Top of MATERIAL FOR THIS EXERCISE

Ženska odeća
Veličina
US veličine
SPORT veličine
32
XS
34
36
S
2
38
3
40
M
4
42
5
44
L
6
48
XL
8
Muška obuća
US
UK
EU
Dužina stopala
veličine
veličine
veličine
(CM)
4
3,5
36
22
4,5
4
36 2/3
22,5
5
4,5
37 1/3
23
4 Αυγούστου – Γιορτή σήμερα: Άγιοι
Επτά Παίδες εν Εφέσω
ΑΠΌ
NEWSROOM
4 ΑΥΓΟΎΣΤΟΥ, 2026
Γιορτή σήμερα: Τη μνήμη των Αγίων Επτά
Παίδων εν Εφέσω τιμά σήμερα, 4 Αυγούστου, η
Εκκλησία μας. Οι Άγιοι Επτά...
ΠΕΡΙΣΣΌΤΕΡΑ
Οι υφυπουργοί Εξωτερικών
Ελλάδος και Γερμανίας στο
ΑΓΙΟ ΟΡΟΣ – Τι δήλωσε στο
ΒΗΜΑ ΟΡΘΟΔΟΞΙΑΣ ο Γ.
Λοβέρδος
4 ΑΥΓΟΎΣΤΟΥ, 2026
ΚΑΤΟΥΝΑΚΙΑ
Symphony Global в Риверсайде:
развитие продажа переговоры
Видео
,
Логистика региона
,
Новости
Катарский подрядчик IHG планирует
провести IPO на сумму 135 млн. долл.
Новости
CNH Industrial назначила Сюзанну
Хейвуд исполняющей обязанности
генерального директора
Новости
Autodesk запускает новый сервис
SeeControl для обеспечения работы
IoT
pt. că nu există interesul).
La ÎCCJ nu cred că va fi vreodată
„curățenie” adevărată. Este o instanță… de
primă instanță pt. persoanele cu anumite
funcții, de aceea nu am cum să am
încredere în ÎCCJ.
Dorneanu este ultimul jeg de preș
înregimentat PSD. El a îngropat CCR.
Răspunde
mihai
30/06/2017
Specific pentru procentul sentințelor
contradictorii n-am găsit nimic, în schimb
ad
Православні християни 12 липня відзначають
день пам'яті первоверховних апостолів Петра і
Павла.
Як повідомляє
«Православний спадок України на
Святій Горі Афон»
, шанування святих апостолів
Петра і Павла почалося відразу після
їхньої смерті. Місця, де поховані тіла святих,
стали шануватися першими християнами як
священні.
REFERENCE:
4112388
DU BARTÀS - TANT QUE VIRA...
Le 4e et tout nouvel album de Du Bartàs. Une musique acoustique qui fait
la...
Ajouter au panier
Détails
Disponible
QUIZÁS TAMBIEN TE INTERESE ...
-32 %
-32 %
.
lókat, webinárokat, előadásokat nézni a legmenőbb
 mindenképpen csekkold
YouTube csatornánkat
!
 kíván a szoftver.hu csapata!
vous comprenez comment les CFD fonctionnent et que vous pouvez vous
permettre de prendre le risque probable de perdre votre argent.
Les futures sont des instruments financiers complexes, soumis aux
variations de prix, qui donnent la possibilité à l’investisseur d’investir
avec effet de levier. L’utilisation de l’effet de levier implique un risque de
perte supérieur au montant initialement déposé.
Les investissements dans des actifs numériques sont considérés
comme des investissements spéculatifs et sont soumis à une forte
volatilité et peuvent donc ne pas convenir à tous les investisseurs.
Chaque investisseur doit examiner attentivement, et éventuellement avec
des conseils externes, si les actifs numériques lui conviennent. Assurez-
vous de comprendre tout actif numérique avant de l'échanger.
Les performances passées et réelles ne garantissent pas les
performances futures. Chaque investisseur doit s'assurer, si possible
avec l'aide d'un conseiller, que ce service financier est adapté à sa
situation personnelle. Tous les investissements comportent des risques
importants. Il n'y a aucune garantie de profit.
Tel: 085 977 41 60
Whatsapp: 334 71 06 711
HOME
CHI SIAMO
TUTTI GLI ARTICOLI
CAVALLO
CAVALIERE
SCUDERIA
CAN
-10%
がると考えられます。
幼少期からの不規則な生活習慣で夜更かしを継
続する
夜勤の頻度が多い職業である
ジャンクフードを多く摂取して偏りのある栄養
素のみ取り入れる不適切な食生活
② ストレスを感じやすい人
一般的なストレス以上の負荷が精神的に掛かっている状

Bottom of MATERIAL FOR THIS EXERCISE

**WHAT IS REQUIRED**
Transcribe the data above in full, exactly as it appears.

**EXERCISE RESULT**
Ženska odeća
Veličina
US veličine
SPORT veličine
32
XS
34
36
S
2
38
3
40
M
4
42
5
44
L
6
48
XL
8
Muška obuća
US
UK
EU
Dužina stopala
veličine
veličine
veličine
(CM)
4
3,5
36
22
4,5
4
36 2/3
22,5
5
4,5
37 1/3
23
4 Αυγούστου – Γιορτή σήμερα: Άγιοι
Επτά Παίδες εν Εφέσω
ΑΠΌ
NEWSROOM
4 ΑΥΓΟΎΣΤΟΥ, 2026
Γιορτή σήμερα: Τη μνήμη των Αγίων Επτά
Παίδων εν Εφέσω τιμά σήμερα, 4 Αυγούστου, η
Εκκλησία μας. Οι Άγιοι Επτά...
ΠΕΡΙΣΣΌΤΕΡΑ
Οι υφυπουργοί Εξωτερικών
Ελλάδος και Γερμανίας στο
ΑΓΙΟ ΟΡΟΣ – Τι δήλωσε στο
ΒΗΜΑ ΟΡΘΟΔΟΞΙΑΣ ο Γ.
Λοβέρδος
4 ΑΥΓΟΎΣΤΟΥ, 2026
ΚΑΤΟΥΝΑΚΙΑ
Symphony Global в Риверсайде:
развитие продажа переговоры
Видео
,
Логистика региона
,
Новости
Катарский подрядчик IHG планирует
провести IPO на сумму 135 млн. долл.
Новости
CNH Industrial назначила Сюзанну
Хейвуд исполняющей обязанности
генерального директора
Новости
Autodesk запускает новый сервис
SeeControl для обеспечения работы
IoT
pt. că nu există interesul).
La ÎCCJ nu cred că va fi vreodată
„curățenie” adevărată. Este o instanță… de
primă instanță pt. persoanele cu anumite
funcții, de aceea nu am cum să am
încredere în ÎCCJ.
Dorneanu este ultimul jeg de preș
înregimentat PSD. El a îngropat CCR.
Răspunde
mihai
30/06/2017
Specific pentru procentul sentințelor
contradictorii n-am găsit nimic, în schimb
ad
Православні християни 12 липня відзначають
день пам'яті первоверховних апостолів Петра і
Павла.
Як повідомляє
«Православний спадок України на
Святій Горі Афон»
, шанування святих апостолів
Петра і Павла почалося відразу після
їхньої смерті. Місця, де поховані тіла святих,
стали шануватися першими християнами як
священні.
REFERENCE:
4112388
DU BARTÀS - TANT QUE VIRA...
Le 4e et tout nouvel album de Du Bartàs. Une musique acoustique qui fait
la...
Ajouter au panier
Détails
Disponible
QUIZÁS TAMBIEN TE INTERESE ...
-32 %
-32 %
.
lókat, webinárokat, előadásokat nézni a legmenőbb
 mindenképpen csekkold
YouTube csatornánkat
!
 kíván a szoftver.hu csapata!
vous comprenez comment les CFD fonctionnent et que vous pouvez vous
permettre de prendre le risque probable de perdre votre argent.
Les futures sont des instruments financiers complexes, soumis aux
variations de prix, qui donnent la possibilité à l’investisseur d’investir
avec effet de levier. L’utilisation de l’effet de levier implique un risque de
perte supérieur au montant initialement déposé.
Les investissements dans des actifs numériques sont considérés
comme des investissements spéculatifs et sont soumis à une forte
volatilité et peuvent donc ne pas convenir à tous les investisseurs.
Chaque investisseur doit examiner attentivement, et éventuellement avec
des conseils externes, si les actifs numériques lui conviennent. Assurez-
vous de comprendre tout actif numérique avant de l'échanger.
Les performances passées et réelles ne garantissent pas les
performances futures. Chaque investisseur doit s'assurer, si possible
avec l'aide d'un conseiller, que ce service financier est adapté à sa
situation personnelle. Tous les investissements comportent des risques
importants. Il n'y a aucune garantie de profit.
Tel: 085 977 41 60
Whatsapp: 334 71 06 711
HOME
CHI SIAMO
TUTTI GLI ARTICOLI
CAVALLO
CAVALIERE
SCUDERIA
CAN
-10%
がると考えられます。
幼少期からの不規則な生活習慣で夜更かしを継
続する
夜勤の頻度が多い職業である
ジャンクフードを多く摂取して偏りのある栄養
素のみ取り入れる不適切な食生活
② ストレスを感じやすい人
一般的なストレス以上の負荷が精神的に掛かっている状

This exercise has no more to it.